_WRITTEN INSTRUCTION_
Pull out each line of the material below that contains the word "left", and copy those lines unchanged.

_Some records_
┏━━
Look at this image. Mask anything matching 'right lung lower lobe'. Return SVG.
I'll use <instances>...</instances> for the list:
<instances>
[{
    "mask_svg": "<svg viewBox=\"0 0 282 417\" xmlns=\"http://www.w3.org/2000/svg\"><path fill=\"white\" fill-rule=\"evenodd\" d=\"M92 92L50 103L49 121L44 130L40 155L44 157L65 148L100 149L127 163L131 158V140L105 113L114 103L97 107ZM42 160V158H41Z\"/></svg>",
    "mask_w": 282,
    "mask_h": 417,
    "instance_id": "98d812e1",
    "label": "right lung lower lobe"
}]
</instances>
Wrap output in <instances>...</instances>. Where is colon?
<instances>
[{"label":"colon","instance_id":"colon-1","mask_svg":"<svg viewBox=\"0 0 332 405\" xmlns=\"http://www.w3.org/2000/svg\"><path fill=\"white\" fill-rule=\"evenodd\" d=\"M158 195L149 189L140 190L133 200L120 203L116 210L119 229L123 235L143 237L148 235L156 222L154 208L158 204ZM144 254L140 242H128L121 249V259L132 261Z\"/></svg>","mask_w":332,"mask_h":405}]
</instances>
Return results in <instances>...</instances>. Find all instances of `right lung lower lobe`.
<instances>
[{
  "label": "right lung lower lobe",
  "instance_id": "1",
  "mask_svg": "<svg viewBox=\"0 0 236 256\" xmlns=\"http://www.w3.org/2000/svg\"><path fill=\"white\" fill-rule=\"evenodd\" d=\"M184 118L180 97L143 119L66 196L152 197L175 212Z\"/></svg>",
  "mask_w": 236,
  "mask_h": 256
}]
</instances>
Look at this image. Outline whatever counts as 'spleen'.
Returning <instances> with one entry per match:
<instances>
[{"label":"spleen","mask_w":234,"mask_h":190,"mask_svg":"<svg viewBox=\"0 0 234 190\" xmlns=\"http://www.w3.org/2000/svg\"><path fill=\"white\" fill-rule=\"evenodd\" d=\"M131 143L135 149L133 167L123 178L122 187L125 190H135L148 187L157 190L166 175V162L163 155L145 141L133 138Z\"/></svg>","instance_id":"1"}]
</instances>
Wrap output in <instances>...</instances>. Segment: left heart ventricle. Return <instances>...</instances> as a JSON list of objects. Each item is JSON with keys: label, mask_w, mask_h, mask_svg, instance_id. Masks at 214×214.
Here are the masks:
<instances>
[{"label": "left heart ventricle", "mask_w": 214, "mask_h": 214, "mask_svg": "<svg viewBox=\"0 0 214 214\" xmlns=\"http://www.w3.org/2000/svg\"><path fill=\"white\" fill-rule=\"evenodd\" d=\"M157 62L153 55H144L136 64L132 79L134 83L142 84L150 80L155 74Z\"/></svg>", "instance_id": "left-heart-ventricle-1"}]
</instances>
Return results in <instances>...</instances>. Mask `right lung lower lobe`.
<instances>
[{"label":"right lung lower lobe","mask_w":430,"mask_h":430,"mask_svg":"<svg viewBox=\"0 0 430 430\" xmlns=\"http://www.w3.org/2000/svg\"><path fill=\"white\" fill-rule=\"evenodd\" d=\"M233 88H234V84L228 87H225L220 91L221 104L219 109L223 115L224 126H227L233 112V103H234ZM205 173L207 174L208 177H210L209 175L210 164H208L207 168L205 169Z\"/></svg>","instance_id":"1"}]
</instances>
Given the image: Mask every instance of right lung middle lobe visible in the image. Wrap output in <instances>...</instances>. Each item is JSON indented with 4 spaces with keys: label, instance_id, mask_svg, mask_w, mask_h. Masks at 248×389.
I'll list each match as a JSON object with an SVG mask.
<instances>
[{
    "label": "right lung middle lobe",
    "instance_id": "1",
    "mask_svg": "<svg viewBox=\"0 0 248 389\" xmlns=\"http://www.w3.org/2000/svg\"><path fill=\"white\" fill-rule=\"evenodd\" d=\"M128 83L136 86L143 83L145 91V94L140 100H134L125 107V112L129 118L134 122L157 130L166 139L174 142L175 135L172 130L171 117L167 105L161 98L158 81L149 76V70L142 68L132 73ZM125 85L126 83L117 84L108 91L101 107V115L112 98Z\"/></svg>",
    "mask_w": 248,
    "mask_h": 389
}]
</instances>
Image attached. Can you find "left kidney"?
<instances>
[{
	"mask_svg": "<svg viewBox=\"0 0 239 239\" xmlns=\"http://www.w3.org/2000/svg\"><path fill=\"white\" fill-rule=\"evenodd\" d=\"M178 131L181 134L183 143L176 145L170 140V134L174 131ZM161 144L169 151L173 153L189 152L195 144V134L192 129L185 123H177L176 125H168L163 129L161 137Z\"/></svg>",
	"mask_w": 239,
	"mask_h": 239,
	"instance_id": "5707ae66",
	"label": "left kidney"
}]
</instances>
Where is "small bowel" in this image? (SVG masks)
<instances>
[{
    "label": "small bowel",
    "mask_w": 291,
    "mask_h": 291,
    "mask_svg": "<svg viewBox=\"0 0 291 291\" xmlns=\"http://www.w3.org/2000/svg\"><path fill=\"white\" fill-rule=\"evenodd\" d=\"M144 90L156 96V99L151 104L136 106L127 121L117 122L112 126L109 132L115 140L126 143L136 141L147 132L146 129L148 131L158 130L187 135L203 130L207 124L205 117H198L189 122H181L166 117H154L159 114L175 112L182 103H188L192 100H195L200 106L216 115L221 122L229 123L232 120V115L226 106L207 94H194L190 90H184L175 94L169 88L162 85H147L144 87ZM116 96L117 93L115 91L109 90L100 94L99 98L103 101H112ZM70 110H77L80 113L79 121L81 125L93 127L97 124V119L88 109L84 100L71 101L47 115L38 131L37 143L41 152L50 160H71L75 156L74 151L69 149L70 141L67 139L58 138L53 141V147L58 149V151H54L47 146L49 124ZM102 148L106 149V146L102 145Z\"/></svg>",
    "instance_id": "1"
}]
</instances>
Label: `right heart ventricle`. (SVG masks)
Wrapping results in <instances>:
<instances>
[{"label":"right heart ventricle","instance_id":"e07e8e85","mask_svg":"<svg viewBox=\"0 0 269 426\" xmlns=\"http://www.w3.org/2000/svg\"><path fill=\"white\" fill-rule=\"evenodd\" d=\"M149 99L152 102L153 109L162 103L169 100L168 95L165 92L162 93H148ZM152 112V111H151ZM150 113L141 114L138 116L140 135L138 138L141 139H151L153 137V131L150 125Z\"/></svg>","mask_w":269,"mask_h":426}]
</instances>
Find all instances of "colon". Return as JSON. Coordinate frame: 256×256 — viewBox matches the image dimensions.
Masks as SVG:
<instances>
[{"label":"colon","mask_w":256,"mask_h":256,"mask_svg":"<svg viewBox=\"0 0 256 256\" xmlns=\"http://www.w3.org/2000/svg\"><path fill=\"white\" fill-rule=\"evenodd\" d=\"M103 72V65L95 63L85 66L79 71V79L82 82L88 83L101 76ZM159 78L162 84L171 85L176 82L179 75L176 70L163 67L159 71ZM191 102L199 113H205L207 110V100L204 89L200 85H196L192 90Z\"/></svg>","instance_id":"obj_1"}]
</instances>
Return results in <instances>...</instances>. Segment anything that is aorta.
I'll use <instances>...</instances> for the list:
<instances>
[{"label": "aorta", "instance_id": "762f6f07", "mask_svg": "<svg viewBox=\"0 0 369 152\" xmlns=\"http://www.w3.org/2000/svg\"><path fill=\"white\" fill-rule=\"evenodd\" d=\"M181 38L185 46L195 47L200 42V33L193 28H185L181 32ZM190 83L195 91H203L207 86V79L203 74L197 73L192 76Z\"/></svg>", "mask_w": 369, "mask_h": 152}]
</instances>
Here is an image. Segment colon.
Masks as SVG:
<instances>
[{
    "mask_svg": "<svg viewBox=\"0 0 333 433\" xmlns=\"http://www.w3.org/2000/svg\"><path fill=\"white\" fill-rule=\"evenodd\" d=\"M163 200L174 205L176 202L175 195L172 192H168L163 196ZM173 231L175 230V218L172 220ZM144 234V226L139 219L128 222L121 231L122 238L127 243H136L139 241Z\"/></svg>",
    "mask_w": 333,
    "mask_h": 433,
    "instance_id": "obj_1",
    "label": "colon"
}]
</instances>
┗━━
_SOLUTION TO THIS EXERCISE_
Wrap output in <instances>...</instances>. Segment: left heart ventricle. Return <instances>...</instances> as a JSON list of objects. Each item is JSON with keys: label, mask_w, mask_h, mask_svg, instance_id. Masks at 214×214.
[{"label": "left heart ventricle", "mask_w": 214, "mask_h": 214, "mask_svg": "<svg viewBox=\"0 0 214 214\" xmlns=\"http://www.w3.org/2000/svg\"><path fill=\"white\" fill-rule=\"evenodd\" d=\"M157 62L153 55H144L136 64L132 79L134 83L142 84L150 80L155 74Z\"/></svg>", "instance_id": "left-heart-ventricle-1"}]
Image attached. Can you find "left kidney"?
	"label": "left kidney"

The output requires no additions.